When the family got up and gathered their things, a passenger slowly started to clap his hands. Moments later more passengers joined in and soon the entire aircraft was
clapping. Words of ‘God Bless You’, I’m sorry, thank you, be proud, and other kind words were uttered to the family as they made their way down the aisle and out of the airplane.
They were escorted down to the ramp to finally be with their loved one.
Many of the passengers disembarking thanked me for the announcement I had made. They were just words, I told them, I could say them over and over again, but nothing I say will bring back that brave soldier.
I respectfully ask that all of you reflect on this event and the sacrifices that millions of our men and women have made to ensure our freedom and safety in these USA, Canada, Australia New Zealand, England.
Once I got done sobbing my guts out, I was ready to immediately share it with my friends. But, I stopped and re-read the story. This time, I wondered; “Did this really happen?” I’ve become really skeptical when reading social media stories like this.

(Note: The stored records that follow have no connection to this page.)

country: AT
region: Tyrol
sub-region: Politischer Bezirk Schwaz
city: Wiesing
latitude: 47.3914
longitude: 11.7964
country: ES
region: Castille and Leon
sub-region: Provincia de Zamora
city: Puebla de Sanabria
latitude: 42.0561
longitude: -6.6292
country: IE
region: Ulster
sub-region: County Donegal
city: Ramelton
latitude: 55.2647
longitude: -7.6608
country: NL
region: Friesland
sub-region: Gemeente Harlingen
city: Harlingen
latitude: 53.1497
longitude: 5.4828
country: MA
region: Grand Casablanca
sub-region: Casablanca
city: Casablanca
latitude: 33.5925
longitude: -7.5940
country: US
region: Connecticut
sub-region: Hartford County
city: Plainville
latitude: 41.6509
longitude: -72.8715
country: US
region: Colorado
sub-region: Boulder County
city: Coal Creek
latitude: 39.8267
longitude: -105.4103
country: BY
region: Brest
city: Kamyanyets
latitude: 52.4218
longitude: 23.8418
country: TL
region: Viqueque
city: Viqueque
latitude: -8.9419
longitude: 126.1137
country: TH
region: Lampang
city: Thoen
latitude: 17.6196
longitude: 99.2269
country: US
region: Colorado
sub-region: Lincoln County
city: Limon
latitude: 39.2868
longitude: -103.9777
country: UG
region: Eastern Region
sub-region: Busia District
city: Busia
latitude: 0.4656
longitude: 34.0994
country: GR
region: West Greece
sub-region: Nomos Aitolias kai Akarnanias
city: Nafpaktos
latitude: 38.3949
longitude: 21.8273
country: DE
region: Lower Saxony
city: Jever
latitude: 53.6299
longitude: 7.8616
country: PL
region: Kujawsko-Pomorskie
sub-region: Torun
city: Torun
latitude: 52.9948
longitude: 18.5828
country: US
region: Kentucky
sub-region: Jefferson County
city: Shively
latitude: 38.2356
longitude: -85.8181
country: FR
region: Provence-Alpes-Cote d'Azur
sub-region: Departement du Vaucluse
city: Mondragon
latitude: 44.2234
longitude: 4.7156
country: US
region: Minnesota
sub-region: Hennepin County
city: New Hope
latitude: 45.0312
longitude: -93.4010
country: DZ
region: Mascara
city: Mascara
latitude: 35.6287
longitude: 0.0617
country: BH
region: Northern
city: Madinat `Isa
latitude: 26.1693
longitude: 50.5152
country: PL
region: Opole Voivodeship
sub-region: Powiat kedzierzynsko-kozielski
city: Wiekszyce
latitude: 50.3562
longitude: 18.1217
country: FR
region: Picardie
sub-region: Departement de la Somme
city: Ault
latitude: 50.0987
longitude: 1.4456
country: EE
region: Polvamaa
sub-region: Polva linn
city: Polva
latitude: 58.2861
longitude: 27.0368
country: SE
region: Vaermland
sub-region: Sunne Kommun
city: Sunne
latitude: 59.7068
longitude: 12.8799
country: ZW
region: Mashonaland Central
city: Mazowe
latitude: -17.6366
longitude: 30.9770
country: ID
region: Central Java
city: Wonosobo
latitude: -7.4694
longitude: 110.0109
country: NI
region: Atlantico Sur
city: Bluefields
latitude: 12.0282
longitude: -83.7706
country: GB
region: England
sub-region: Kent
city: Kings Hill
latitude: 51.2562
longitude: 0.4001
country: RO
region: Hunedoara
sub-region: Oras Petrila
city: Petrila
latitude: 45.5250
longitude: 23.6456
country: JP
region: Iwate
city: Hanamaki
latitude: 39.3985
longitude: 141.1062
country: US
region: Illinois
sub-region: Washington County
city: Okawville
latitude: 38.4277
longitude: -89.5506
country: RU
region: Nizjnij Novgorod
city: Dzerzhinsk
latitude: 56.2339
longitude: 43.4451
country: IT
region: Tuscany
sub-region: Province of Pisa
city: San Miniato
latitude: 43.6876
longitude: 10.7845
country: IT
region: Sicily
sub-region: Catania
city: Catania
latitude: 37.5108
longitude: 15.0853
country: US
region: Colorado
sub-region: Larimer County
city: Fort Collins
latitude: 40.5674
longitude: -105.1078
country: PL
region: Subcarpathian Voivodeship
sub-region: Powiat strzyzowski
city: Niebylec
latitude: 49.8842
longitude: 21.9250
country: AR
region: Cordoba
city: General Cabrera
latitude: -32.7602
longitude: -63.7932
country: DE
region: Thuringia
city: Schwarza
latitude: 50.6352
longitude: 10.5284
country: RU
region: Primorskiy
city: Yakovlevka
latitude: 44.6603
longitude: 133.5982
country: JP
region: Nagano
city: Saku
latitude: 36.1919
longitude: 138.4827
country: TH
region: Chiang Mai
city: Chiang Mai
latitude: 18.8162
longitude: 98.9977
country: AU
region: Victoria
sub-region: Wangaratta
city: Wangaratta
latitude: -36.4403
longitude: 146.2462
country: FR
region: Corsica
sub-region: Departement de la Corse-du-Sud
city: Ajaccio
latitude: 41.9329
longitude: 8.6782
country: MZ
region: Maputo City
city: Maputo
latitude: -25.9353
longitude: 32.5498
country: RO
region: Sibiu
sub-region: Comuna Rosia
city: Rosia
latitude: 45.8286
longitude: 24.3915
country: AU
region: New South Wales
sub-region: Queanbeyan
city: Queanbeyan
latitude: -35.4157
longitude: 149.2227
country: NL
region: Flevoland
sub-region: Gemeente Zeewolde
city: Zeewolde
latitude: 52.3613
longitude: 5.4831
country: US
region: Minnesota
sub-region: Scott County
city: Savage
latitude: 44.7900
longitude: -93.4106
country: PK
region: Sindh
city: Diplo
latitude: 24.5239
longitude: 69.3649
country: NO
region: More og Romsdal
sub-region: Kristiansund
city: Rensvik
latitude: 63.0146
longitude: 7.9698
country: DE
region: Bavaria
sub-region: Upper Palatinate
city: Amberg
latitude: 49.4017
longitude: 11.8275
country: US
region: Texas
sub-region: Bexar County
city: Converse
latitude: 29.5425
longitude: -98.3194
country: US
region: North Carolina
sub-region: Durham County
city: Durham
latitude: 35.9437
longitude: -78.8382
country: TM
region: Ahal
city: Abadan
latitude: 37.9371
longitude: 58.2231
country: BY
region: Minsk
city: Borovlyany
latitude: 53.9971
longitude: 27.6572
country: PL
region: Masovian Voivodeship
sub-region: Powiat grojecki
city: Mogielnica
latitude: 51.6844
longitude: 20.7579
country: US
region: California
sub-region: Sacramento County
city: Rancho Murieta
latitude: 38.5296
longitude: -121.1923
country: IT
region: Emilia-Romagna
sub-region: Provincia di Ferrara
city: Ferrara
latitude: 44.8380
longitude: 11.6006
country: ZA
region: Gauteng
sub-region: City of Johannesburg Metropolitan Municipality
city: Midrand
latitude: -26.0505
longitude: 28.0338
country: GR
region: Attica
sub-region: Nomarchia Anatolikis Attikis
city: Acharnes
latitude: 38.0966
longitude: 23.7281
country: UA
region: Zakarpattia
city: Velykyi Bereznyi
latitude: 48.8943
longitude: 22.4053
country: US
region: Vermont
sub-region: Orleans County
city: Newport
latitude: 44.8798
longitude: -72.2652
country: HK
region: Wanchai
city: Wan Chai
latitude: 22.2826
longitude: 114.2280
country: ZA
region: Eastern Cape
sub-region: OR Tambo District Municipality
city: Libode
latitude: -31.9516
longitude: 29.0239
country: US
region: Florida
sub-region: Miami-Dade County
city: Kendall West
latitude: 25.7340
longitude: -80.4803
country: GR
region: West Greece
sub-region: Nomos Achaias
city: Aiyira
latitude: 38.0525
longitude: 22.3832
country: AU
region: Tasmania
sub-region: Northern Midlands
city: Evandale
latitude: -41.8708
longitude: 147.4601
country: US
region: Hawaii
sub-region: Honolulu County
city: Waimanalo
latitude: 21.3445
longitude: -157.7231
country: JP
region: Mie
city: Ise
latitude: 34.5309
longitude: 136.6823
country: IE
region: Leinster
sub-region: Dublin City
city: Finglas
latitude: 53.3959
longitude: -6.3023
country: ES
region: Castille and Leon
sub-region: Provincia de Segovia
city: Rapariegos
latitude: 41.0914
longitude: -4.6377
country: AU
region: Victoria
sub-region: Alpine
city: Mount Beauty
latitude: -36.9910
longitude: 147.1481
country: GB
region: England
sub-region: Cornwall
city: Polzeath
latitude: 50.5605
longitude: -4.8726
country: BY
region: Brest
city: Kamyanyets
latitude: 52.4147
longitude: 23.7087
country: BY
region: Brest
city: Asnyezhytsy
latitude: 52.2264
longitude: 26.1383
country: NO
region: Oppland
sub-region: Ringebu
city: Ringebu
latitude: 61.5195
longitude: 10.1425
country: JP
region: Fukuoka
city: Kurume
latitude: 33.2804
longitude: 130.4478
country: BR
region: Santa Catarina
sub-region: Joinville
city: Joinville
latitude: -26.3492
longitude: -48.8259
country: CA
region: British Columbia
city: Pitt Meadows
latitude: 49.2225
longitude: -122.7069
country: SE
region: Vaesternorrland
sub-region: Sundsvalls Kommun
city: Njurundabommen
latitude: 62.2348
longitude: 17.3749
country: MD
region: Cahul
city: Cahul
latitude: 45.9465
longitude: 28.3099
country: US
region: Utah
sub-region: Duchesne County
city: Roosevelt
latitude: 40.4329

I know enough about how commercial airline pilots operate and communicate on the flight deck to suspect the person who wrote this had at least the same level of knowledge as me (which isn’t much, but more than most folks). So, I did what any other savvy SM geek would do…I went to Snopes.com.
Sure enough, Snopes.com has a slight variation of the story in their database. I also turned to Google, typed in a few search terms which all pointed to this site; purportedly the blog of the airline pilot who wrote the story in 2008.
As of two days ago, Snopes.com has yet to verify the authenticity of the story. The immediate visceral emotional reaction it sparked in me, and the fact that the alleged pilot has not blogged for a couple of years has me even more skeptical that it actually happened (at least the way it is written).
BUT, in this case I don’t give a damn. I went ahead and shared it with my Facebook friends. Regardless of whether or not it is true, a story like this taps the spirit of heroism and honor of all who place themselves in harm’s way, and was worth sharing.
Three years ago, I was waiting in the Denver International Airport for a connecting flight home. I walked by an adjacent gate and saw emergency vehicles parked on the tarmac with their emergency lights on. Intrigued, I moved to the window, watching as a Southwest Airlines ground crew and port fire/police crews stood at attention as a military honor guard carefully carried the soldier to the hearse. The passengers respectfully stayed on the plane until the soldier was removed, and then silently filed out into the terminal.
I unconsciously stood at attention, glued to the glass for the 15 minutes it took to move the soldier to the hearse. You could have heard a pin drop. Someone suddenly sobbed. I turned around to see at least 100 people standing in silent tribute. The person sobbing said she was a mother of a soldier, and had a ticket on the same plane for the next leg of the flight. She didn’t want to get on the plane. Another woman reassured her that everything was fine and that she should go. I went over to her, expressed my gratitude for her son’s service, and went to the bar to salute our heroes. I never found out if she actually got on the plane.
You know what? I don’t care if Snopes.com finds out the truth. The story told will always be real to me. To all those that have-and continue to serve- THANK YOU AND MERRY CHRISTMAS!